Origin
I created H.L.D.R to develop a product (or proof-of-concept) that harnesses GenAI for positive impact. I often found myself becoming overly reliant on tools that were diminishing my confidence and inducing a sense of imposter syndrome in my work and knowledge. It became increasingly difficult to tackle challenging problems without resorting to ChatGPT for solutions. H.L.D.R was my solution to break this dependency.
v1 Instructions Deprecated
Implementation Process
Code Development
The user writes their code as usual, focusing on solving a problem, creating a feature, or exploring algorithms.
File Save Trigger
The file is saved manually (via CTRL+S
) or automatically based on user preferences. Saving acts as the trigger for analysis.
Insight Generation
H.L.D.R produces insights directly in the command line, including error detection, optimization suggestions, and alternative solutions.
The feedback may include error detection, suggestions for optimization, or alternative solutions tailored to the user's coding style or goals. While this approach is functional and demonstrates the core concept effectively, it leaves significant room for improvement to enhance user experience and accessibility.
Features
- Real-Time Feedback: Provides immediate insights as you type, reducing delays and enhancing productivity.
- Cross-Platform Compatibility: Hosted using a FastAPI backend on fly.dev, ensuring seamless access across various environments.
- Enhanced Accessibility: Streamlined setup and improved CLI interface make it more user-friendly for developers at all levels.
- Platform Independence: No longer restricted to GitHub Codespaces, allowing local development and broader IDE integration.
- Universal Theme Support: HLDR works seamlessly with any editor theme.
- Debouncing for API Requests: Optimized for environments with autosave enabled.
- Enhanced Markdown Formatting: Offers syntax highlighting, bold text, and code snippets for improved readability.
- High Performance: The backend can process up to 1000 tokens per minute, ensuring efficient handling of requests.

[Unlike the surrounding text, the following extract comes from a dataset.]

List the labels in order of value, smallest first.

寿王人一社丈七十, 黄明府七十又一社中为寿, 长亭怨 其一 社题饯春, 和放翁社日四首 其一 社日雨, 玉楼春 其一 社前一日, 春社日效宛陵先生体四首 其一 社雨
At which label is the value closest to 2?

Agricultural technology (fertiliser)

Proposed Future Enhancements
- Analysis History: Implement a feature to retain the history of analyses within the current session, instead of replacing previous content with the latest response.

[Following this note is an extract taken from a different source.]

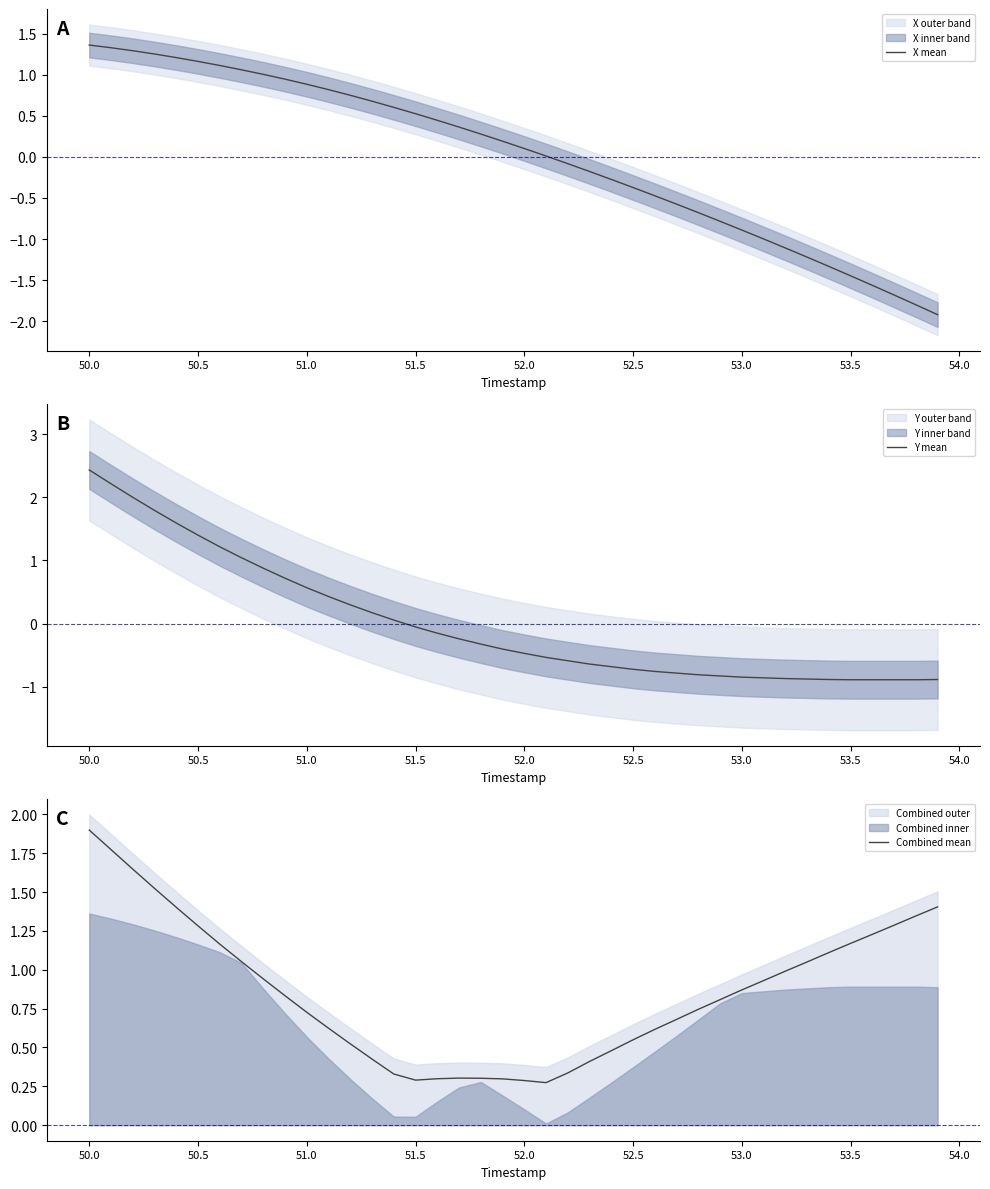

How many data points does each series have?

40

- Neovim Plugin: Create a plugin for Neovim leveraging Lua, featuring asynchronous communication, floating windows for insights, and configurable key mappings.
- Expanded IDE Support: Build plugins for other popular IDEs like JetBrains IntelliJ, PyCharm, and Sublime Text to make H.L.D.R widely accessible.
- Code Snippets: Allow users to select specific portions of their code for analysis, reducing token usage and improving request completion time.